Investigation Into Whydah Remains Heads to England

HYANNIS – The Whydah Pirate Museum in West Yarmouth is attempting to identify remains found at the wreck site as the famous Captain Samuel “Black Sam” Bellamy – and the next step is taking them across the pond.

Investigative journalist and author Casey Sherman is traveling to Hittisleigh, England this week to obtain the DNA of a descendant of Bellamy in hopes of matching it to a sample being retrieved from bones by forensic scientists.

Sherman said the trip is about more than just getting a DNA sample.

“I want to learn more about the Bellamy family history so that we can use that as an educational tool for the museum moving forward,” he said.

Sherman will meet with the family to learn more about Bellamy and explore his native village.

“They are very involved and eager to participate in this exploration,” Sherman said.

Sherman said the descendent he located is fascinated with this story, his lineage and family lore.

“They don’t know as much as I think we know here on Cape Cod about him,” Sherman said.

Hittisleigh does celebrate Bellamy each year with a masquerade ball.

Sherman did have to tell the family they can’t lay claim to the treasure because the riches were stolen treasure.

“The only one who can lay claim to it is Barry Clifford, who prospected the site back in the 1980s,” he said.

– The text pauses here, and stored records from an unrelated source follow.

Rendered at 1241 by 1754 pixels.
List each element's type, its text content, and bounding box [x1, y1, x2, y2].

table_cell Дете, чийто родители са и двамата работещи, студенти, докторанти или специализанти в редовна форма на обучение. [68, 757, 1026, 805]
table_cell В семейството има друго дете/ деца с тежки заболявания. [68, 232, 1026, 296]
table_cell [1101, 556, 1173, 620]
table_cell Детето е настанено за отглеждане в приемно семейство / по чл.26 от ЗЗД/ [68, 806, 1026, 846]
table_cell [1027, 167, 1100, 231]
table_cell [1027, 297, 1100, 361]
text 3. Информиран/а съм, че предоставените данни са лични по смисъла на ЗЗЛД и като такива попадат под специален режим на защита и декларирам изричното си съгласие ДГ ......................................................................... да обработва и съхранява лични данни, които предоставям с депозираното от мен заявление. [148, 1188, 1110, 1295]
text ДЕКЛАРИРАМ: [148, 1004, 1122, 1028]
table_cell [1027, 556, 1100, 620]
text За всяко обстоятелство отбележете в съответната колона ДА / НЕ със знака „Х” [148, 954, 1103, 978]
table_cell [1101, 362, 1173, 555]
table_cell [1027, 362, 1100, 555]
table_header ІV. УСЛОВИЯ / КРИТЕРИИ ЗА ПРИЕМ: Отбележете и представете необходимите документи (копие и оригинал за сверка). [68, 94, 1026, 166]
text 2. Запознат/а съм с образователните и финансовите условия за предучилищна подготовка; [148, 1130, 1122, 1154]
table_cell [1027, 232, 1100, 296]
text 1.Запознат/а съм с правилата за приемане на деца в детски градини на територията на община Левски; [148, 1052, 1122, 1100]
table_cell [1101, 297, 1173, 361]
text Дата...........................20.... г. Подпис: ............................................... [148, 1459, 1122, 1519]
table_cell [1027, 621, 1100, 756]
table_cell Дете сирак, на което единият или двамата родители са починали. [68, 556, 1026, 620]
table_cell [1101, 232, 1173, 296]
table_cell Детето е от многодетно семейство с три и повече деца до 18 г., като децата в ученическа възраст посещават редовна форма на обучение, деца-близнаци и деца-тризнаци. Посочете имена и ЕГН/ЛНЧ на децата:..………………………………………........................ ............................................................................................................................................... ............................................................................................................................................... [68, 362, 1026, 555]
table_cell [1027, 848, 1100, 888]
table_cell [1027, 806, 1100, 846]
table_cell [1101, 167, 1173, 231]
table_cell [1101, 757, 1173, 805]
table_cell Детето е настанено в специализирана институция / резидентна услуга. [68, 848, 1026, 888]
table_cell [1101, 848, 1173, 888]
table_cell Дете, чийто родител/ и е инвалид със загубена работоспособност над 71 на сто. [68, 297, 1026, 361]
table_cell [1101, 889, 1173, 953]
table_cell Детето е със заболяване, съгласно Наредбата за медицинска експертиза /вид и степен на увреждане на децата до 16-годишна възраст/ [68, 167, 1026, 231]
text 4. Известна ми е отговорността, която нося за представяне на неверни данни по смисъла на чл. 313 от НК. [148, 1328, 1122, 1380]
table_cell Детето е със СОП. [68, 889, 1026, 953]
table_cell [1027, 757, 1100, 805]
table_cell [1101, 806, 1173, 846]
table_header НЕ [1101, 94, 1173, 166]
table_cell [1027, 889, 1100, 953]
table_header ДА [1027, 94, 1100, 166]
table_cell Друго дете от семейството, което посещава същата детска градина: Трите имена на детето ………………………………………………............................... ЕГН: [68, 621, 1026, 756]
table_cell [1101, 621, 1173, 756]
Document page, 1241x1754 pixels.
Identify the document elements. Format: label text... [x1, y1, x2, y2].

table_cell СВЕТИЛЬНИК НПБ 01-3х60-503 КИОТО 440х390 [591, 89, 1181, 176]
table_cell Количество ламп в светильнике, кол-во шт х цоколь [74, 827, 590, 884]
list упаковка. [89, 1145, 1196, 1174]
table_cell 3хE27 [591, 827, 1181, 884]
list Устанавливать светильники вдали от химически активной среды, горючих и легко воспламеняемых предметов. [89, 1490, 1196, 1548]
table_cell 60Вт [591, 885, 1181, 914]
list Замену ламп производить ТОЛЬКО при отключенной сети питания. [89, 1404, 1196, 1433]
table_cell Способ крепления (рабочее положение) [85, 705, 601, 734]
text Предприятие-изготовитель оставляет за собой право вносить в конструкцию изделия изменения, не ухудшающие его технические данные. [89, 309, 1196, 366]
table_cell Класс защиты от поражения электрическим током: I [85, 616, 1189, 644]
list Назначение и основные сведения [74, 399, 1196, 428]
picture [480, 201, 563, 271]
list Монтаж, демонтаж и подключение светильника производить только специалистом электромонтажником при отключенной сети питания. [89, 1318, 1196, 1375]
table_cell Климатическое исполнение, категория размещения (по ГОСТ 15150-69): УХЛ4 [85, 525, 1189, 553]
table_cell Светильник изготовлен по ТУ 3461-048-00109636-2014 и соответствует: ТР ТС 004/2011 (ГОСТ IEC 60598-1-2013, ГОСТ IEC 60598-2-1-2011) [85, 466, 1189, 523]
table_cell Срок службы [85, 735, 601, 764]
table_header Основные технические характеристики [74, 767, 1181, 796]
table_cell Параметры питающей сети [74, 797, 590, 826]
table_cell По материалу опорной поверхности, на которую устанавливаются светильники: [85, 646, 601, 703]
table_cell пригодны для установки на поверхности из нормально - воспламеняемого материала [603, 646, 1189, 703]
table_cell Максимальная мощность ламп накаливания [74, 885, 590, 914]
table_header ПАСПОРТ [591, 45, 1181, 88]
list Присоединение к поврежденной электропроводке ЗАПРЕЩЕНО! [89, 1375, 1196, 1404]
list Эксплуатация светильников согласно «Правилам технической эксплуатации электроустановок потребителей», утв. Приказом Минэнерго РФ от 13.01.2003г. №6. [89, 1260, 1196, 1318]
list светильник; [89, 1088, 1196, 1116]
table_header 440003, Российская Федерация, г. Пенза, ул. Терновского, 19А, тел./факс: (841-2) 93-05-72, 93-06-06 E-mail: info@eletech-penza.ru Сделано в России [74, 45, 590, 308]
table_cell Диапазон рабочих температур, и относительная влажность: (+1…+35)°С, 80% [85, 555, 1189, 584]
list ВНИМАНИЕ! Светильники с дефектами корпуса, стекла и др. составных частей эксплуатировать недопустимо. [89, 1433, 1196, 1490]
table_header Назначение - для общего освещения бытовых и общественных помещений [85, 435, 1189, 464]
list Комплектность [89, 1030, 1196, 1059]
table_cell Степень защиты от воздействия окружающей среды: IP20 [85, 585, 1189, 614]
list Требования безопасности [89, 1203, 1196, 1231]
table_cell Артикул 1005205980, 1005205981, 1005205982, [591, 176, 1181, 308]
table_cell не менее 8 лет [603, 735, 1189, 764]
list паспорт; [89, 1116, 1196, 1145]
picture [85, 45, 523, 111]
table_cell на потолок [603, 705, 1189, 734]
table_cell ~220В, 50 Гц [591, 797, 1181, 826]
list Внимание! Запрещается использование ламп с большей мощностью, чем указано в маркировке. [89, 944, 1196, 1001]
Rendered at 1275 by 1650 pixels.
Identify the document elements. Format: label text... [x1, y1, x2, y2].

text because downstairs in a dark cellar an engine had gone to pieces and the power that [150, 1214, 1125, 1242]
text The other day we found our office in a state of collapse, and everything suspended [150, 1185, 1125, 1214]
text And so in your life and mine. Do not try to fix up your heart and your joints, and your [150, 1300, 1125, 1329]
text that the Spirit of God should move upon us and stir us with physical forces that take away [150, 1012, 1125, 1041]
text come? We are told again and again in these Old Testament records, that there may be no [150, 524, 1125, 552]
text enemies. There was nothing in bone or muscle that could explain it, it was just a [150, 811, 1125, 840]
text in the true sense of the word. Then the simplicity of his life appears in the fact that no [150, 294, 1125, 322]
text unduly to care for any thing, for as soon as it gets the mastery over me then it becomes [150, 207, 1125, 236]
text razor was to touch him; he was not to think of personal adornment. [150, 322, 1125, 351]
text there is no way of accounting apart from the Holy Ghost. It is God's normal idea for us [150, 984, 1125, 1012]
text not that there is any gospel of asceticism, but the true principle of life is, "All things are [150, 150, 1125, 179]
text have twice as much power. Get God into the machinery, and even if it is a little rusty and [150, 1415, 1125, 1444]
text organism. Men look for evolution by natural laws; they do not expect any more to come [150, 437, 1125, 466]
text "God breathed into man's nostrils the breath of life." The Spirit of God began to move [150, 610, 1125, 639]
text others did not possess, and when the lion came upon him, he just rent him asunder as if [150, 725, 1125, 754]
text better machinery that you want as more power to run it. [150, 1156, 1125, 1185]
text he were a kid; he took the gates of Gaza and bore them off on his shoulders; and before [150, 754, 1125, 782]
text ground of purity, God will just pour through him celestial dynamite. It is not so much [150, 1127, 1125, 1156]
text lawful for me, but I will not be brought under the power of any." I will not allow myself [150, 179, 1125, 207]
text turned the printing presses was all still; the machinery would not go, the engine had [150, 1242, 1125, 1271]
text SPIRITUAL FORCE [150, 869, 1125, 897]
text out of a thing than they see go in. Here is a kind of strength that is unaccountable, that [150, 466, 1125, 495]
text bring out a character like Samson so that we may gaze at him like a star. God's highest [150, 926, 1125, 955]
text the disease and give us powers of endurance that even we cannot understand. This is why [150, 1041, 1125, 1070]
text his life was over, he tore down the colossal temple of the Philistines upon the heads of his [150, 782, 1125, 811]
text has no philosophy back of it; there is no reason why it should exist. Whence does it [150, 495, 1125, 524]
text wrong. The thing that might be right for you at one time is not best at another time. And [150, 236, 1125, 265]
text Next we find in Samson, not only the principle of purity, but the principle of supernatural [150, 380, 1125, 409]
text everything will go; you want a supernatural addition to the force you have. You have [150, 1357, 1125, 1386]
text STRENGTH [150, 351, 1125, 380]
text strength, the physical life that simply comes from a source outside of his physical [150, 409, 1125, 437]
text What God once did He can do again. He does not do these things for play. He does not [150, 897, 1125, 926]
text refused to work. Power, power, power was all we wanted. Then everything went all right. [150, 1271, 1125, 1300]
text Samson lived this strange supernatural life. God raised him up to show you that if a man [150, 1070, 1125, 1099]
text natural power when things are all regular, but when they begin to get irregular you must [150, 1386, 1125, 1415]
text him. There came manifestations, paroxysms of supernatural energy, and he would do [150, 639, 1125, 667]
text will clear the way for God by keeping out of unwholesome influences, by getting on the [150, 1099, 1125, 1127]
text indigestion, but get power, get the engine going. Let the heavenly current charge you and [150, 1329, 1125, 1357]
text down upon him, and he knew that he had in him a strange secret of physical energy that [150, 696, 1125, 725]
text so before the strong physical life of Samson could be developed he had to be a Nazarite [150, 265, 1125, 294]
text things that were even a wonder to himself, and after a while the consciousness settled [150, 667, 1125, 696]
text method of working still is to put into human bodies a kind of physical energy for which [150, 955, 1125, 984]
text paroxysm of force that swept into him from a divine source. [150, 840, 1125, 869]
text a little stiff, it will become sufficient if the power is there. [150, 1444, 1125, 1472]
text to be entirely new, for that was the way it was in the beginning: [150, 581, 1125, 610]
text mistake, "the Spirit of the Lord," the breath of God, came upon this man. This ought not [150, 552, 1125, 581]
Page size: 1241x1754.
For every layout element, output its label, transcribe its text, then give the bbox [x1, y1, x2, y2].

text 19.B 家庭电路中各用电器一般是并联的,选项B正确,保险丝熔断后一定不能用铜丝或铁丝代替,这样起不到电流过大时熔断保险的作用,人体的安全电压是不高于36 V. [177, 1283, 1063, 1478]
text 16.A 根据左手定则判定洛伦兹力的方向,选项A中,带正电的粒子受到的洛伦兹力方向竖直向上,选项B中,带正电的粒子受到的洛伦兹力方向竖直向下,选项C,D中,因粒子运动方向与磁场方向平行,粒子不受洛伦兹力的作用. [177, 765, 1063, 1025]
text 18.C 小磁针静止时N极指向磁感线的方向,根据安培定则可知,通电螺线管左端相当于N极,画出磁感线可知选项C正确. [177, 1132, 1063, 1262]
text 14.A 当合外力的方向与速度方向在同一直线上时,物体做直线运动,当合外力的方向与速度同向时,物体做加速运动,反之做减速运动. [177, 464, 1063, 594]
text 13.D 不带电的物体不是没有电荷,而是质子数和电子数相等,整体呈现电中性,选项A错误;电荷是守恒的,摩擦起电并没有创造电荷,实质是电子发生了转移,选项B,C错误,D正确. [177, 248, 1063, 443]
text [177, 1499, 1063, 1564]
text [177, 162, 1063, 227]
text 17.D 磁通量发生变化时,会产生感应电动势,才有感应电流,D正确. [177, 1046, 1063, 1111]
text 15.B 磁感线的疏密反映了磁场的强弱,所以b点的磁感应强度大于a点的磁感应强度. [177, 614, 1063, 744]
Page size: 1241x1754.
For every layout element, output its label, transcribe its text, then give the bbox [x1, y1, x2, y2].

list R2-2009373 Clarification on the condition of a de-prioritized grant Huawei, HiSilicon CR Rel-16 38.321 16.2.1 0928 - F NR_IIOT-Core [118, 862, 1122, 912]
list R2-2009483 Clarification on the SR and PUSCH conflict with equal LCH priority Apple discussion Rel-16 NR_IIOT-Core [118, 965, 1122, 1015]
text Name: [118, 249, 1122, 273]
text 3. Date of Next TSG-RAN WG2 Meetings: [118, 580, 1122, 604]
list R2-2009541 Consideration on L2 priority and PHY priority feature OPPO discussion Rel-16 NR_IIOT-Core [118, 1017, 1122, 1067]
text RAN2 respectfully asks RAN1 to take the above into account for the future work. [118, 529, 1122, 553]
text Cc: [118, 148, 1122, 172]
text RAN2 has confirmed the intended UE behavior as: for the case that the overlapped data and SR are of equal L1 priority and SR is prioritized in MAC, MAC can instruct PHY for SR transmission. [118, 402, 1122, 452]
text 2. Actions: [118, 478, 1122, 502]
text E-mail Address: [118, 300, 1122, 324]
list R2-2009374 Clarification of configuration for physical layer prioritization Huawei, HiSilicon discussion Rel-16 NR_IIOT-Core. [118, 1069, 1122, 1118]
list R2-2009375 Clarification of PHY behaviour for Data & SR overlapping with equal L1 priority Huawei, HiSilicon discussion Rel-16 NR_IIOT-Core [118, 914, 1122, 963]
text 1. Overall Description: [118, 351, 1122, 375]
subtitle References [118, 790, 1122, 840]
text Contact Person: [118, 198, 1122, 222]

Clifford and his diving crew, which included John F. Kennedy Jr., discovered the Whydah off the coast of Wellfleet in 1984. The pirate ship sank off the coast of the Outer Cape town in 1717.

Clifford has recovered millions of dollars worth of gold and silver, along with 60 canons and thousands of artifacts. The only authenticated pirate treasure ever discovered is on display at the Whydah Pirate Museum on Route 28 in West Yarmouth.

Sherman said museum officials believe the remains found belong to Bellamy because of their proximity to ornamental pistols wrapped in a red sash which belonged to the captain.

The bones were removed from a concretion at the museum last month and turned over to forensic scientists from the University of New Haven, who had previously helped Sherman with an investigation into the Boston Strangler case.

Professor Timothy Palmbach, the chair of forensic science at the school says getting a DNA profile will be a tough task.

“We have difficulty sometimes getting DNA profiles from victims that are a week or a month old if they are in adverse conditions,” Palmbach said. “So to go 300 years below the sea is a challenge.”

The process to extract DNA from the bone includes several steps.

The bone will be sanded down and all contaminants from the surface will be removed.

External DNA from that might have gotten onto the sample from the collection, preservation and transportation of the bone will also need to be removed.

“We need to dig down deep into the bone and we need to break it open,” said Forensic scientist and professor Clair Glynn. “With ancient DNA we face even further challenges with getting any sort of good quality and some good quantity of DNA from that bone.”

The scientists will drill into the larger rounded end of bone and extract a chunk.

To extract the DNA, the bone will be pulverized and it will be cryogenically preserved.

Several kits will then be used to measure the quality and quantity of DNA recovered.

If the remains are positively identified as Captain Bellamy, they will be returned to his native England for burial.

“This is a pirate that has been at sea for 300 years and it is really time to bring him home,” Sherman said. “If we do that it will be a major world news event and something very important to the townspeople there to have their namesake, if you will, lying in rest with his family.”

Bellamy was listed by Forbes magazine as the most successful pirate who ever lived.